C’était un rapport très attendu a Bamako comme a Paris. Le résultat d’une enquête dont l’objectif était d’essayer de démêler le vrai du faux a la suite d’une frappe française contestée, réalisée dans le cadre de l’opération “Barkhane”, le 3 janvier, a la lisière du village de Bounti, dans le centre du Mali.
Près de trois mois après les faits, la Mission des Nations unies pour la stabilisation au Mali (Minusma) a rendu publiques, mardi 30 mars, les conclusions de ses investigations.
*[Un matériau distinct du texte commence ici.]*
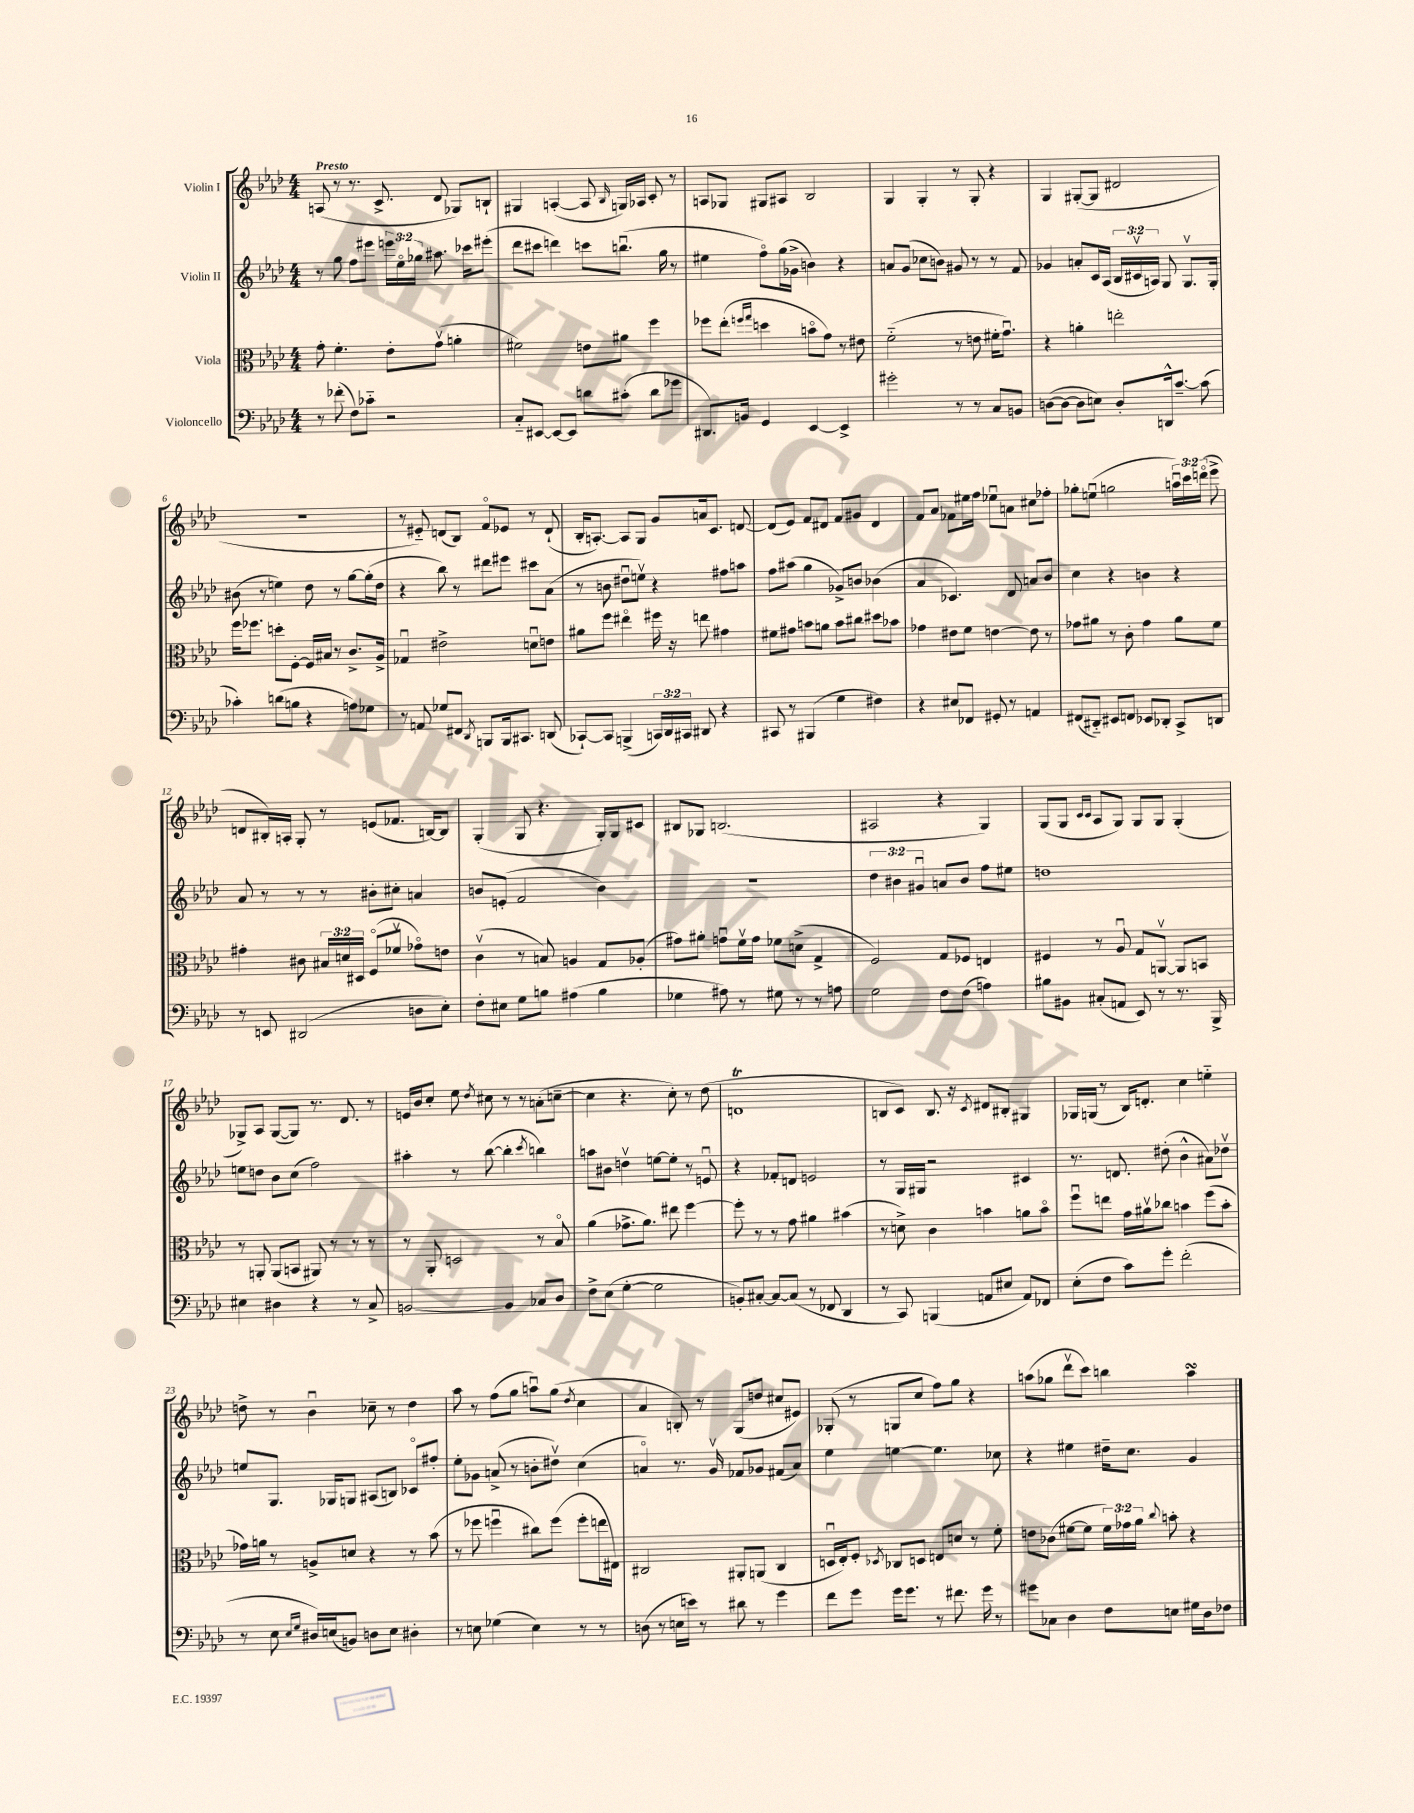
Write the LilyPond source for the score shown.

<<
\new StaffGroup <<
\new Staff = "s0" \with { instrumentName = "Violin I" } {
    \clef treble \key aes \major \numericTimeSignature \time 4/4 \override Staff.TupletNumber.text = #tuplet-number::calc-fraction-text \tempo "Presto"
    \autoBeamOff a8( r8 r8. c'8.-> des'8 ges8[) b8]-! |
    gis4 a4~-.( a8 \grace { bes16 } g16[) aes16] c'8-. r8 |
    a8[ ges8] gis8[ ais8] bes2 |
    g4 g4-. r8 g8-. r4 |
    g4 gis8[~-.( gis8] dis'2 |
    R1 |
    r8 eis'8-_) d'8[( bes8]) f'8[\flageolet ees'8] r8 d'8-!( |
    bes16[-. a8.]~-.) a8[ g8] g'8[ a'16 c'8.] d'8~ |
    d'8[( ees'8]) f'8[ dis'8] f'8[ gis'8] dis'4 |
    f'8[ aes'8] fes'8[ eis''16 f''16] ees''8[\downbow a'8] cis''8[ fes''8]-. |
    ges''8[-. e''8]\downbow( g''2 \tuplet 3/2 { a''16[\downbow) c'''16 d'''16]\flageolet( } ees'''8-> |
    d'8[ bis16-.) a16]-. g8-. r8 e'8[( fes'8.] b16[~) b8] |
    g4-.( g8 r4. g16[-.) g16 cis'8] |
    bis8[ ges8] b2.( |
    ais2 r4 g4) |
    g8[( g8] \grace { c'16[ c'16] } aes8[ g8]) g8[ g8] g4-.( |
    ges8[->) aes8] ges8[~( ges8]) r8. des'8. r8 |
    e'16[ bes'16 c''8]-. ees''8 \acciaccatura { des''8 } cis''8 r8 r8 a'8[-.( c''8]~-- |
    c''4 r4. c''8-.) r8 des''8( |
    d'1\trill |
    b8[ c'8]) b8. r16 \acciaccatura { c'8 } dis'8[ bis8]-. gis4 |
    ges16[ g16]( r8 bes16[) d'8.]-. c''4 e''4-_ |
    d''8-> r8 bes'4\downbow ces''8-- r8 d''4 |
    aes''8 r8 f''8[( g''8] a''8[\downbow) g''8]( \acciaccatura { des''8 } c''4 |
    aes'4 b8-.) r8 g8[( d''8] cis''8[ eis'8]) |
    ges8-.( r8 g8[ c''8] f''8[) g''8] r4 |
    a''8[( ges''8] des'''8[\upbow c'''8]) b''4 a''4\turn \bar "|." |
}
\new Staff = "s1" \with { instrumentName = "Violin II" } {
    \clef treble \key aes \major \numericTimeSignature \time 4/4 \override Staff.TupletNumber.text = #tuplet-number::calc-fraction-text
    \autoBeamOff r8 g''8 f''8[ eis'''8] \tuplet 3/2 { e'''16[ ees''16\flageolet ges''16] } ais''8. ces'''16[ eis'''8]-.( |
    des'''8[ cis'''8] d'''4) c'''8[ b''8.]\downbow( g''16 r8 |
    eis''4 f''8[\flageolet) g''16( ges'16]-> b'4) r4 |
    a'8[ g'8]( ces''8[ b'8]) gis'8 r8 r8 f'8 |
    ges'4 a'8[-. c'16 aes16]( \tuplet 3/2 { bes16[ cis'16\upbow a16]) } g8 g8.[\upbow g16]-. |
    bis'8( r8 e''4) des''8 r8 g''8[~ g''16-.( des''16] |
    r4 bes''8) r8 dis'''8[ eis'''8] cis'''8[ aes'8]( |
    r8 b'8 dis''8[\downbow e''8]\upbow) r4 fis''8[ a''8] |
    f''8[ ais''8]( g''4 ges'8[->) b'8] bes'4( |
    aes'4 ces'4.) des'8 a'8[ bes'8] |
    c''4 r4 b'4 r4 |
    aes'8 r8 r8 r8 bis'8[-. cis''8]-. a'4 |
    b'8[ e'8]-.( f'2 b'4) |
    R1 |
    \tuplet 3/2 { des''4 bis'4 gis'4\downbow } a'8[ bis'8] f''8[ eis''8] |
    d''1 |
    e''8[ d''8] bes'8[ c''8]( f''2) |
    ais''4-. r8 bes''8~( bes''4-. \acciaccatura { c'''8 } b''4) |
    a''8[ bis'8] d''4\upbow e''8[~ e''8]-. r8 e'8\downbow |
    r4 fes'8[-. d'8] e'2 |
    r8 g16[ gis16] r2 cis'4 |
    r8. d'8. dis''8-.( bes'4-^ ais'8[) des''8]\upbow |
    e''8[ g8.] ges16[ g8] ais8[( b8]) ces'8[\flageolet fis''8]-. |
    ees''8[-. ges'8] a'8->( r8 b'8[-. dis''8]\upbow) c''4( |
    a'4\flageolet) r8. g'16\upbow fes'8[ ges'8] fis'8[( a'8]) |
    ees''4 e''4~ e''4. ces''8 |
    r4 eis''4 dis''16[-- c''8.] g'4 \bar "|." |
}
\new Staff = "s2" \with { instrumentName = "Viola" } {
    \clef alto \key aes \major \numericTimeSignature \time 4/4 \override Staff.TupletNumber.text = #tuplet-number::calc-fraction-text
    \autoBeamOff g'8-. f'4.-. ees'8[-. g'8]\upbow( a'4-. |
    fis'2) e'8[ ais'8] f''4 |
    fes''8[ ees''8]-.( \grace { f''16[ g''16] } d''4 b'8[\flageolet g'8]) r8 eis'8 |
    f'2-_( r8 e'8 fis'16[-. g'8.]\downbow) |
    r4 a'4-. e''2-. |
    f''16[ fes''8.] d''8[-. f8]~-. f16[ bis16] r8 c'8.[-> aes16]-> |
    ges4\downbow eis'2-> d'8[\downbow e'8] |
    ais'8[ f''8] eis''4\flageolet fis''16 r16 e''8 gis'4 |
    fis'8[ gis'8] b'8[ a'8] b'8[ cis''8] dis''8[ bes'8] |
    ges'4 eis'8[ f'8] e'4~ e'8 r8 |
    ges'8[ ais'8] r8 c'8-. ges'4 ais'8[ f'8] |
    gis'4-. cis'8 \tuplet 3/2 { bis16[ d'16 dis16] } f8[\flageolet( fes'8]\upbow ges'8[\flageolet) e'8] |
    c'4\upbow( r8 b8) a4 g8[ aes8]-.( |
    gis'8[) ais'8]-. g'8[\downbow f'16\upbow g'16] fes'8[ d'8]->( g4-> |
    f2) g8[ fes8] e4 |
    fis4 r8 aes8\downbow g8[ a,8]~\upbow a,8[ b,8] |
    r8 a,8-. a,8[( b,8] ais,8) r8 r8 r8 |
    r8 aes,8-. d2 r8 bes8\flageolet |
    aes'4( ges'8.[-> aes'8.]) eis''8 f''4~ |
    f''8-. r8 r8 g'8 ais'4 bis'4( |
    r8 d'8->) c'4 b'4 a'8[ b'8]\flageolet |
    f''8[\downbow e''8] g'16[ ais'16\upbow ces''8] b'4 f''8[( b'8]-. |
    ges'16[) a'16] r8 a8[-> d'8] r4 r8 bes'8( |
    r8 fes''8 f''4\downbow cis''8[) f''8]( f''8[-. e''16 eis16]) |
    cis2 ais,8[-. a,8]( cis4 |
    d16[\downbow ees16-.) f8]-. \acciaccatura { des8 } ces8[ d8] e8[ d'8] r8 f'8-. |
    e'8[ ces'8]( fis'8[~ fis'8] \tuplet 3/2 { fis'16[) ges'16 aes'16] } \appoggiatura { c''8 } b'8-. r4 \bar "|." |
}
\new Staff = "s3" \with { instrumentName = "Violoncello" } {
    \clef bass \key aes \major \numericTimeSignature \time 4/4 \override Staff.TupletNumber.text = #tuplet-number::calc-fraction-text
    \autoBeamOff r8 fes'8-.( f8[) ces'8]-_ r2 |
    c8[-_ eis,8]~ eis,8[~ eis,8] d'8[ cis'8]-.( d'8[ ges'8] |
    dis,8.[) b,16] g,4 ees,4~ ees,4-> |
    gis'2-. r8 r8 c8[ b,8] |
    d8[~( d8]~ d8[ e8]) d8[-. d,16-^ c'8.]~-- c'8( |
    ces'4-.) d'8[( b8] r4 a8[) ges8] |
    r8 a,8 ges8[ fis,8] \acciaccatura { des,8 } b,,8[ b,,16 cis,8.] d,8( |
    ces,8[~-!) ces,8] b,,4->( \tuplet 3/2 { c,16[) des,16 cis,16] } dis,8 r4 |
    cis,8 r8 bis,,4( g4 fis4) |
    r4 eis8[ fes,8] gis,8-. r8 a,4 |
    fis,8[( dis,8]-_) eis,8[ f,8] ees,8[ des,8]-. c,8[-> d,8] |
    r8 e,8 dis,2( d8[ ees8]-.) |
    f8[-. eis8] g8[ b8] ais4( b4 |
    ges4 ais8) r8 gis8 r8 r8 a8 |
    g2 f8[ f8]( a4) |
    bis8[ bis,8] cis8[-.( a,8] ees,8) r8 r8. bes,,16-> |
    eis4 dis4 r4 r8 c8-> |
    b,2~ b,4 ces8[ des8] |
    f8[-> ees8]( g4~-. g2 |
    b,8[-.) cis8]~-. cis8[~ cis8]( r8 fes,8 des,4 |
    r8 c,8) b,,4( a,8[ eis8] a,8[) fes,8] |
    ees8[-.( f8] c'8[) g'8]-. f'2-.( |
    r8 ees8 \grace { ees16[ g16] } dis16[) e16( b,8]) d8[ e8] dis4-. |
    r8 e8 ges4( e4) r8 r8 |
    d8( r8 e16[ e'16]) r8 dis'8 r8 g'4 |
    f'8[ g'8] g'16[ g'8.] r8 fis'8. g'16 r8 |
    gis'8[ ces8] des4 f8[ e8] gis16[ des16 fes8] \bar "|." |
}
>>
>>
Elles mettent en cause de manière frontale les forces françaises déployées au Sahel alors que Paris tente péniblement depuis de longs mois de revoir son engagement dans la région.
Selon ce document de trente-six pages réalisé par la division des droits de l’homme de la mission onusienne, la frappe française aurait tué «au moins vingt-deux personnes», dont dix-neuf étaient des “civils”. Parmi elles, se trouvaient exclusivement des hommes, agés de 23 a 71 ans. Les femmes et les enfants étaient restés a l’écart. «Au moins huit autres civils ont été blessés» dans cette frappe, d’après la Minusma.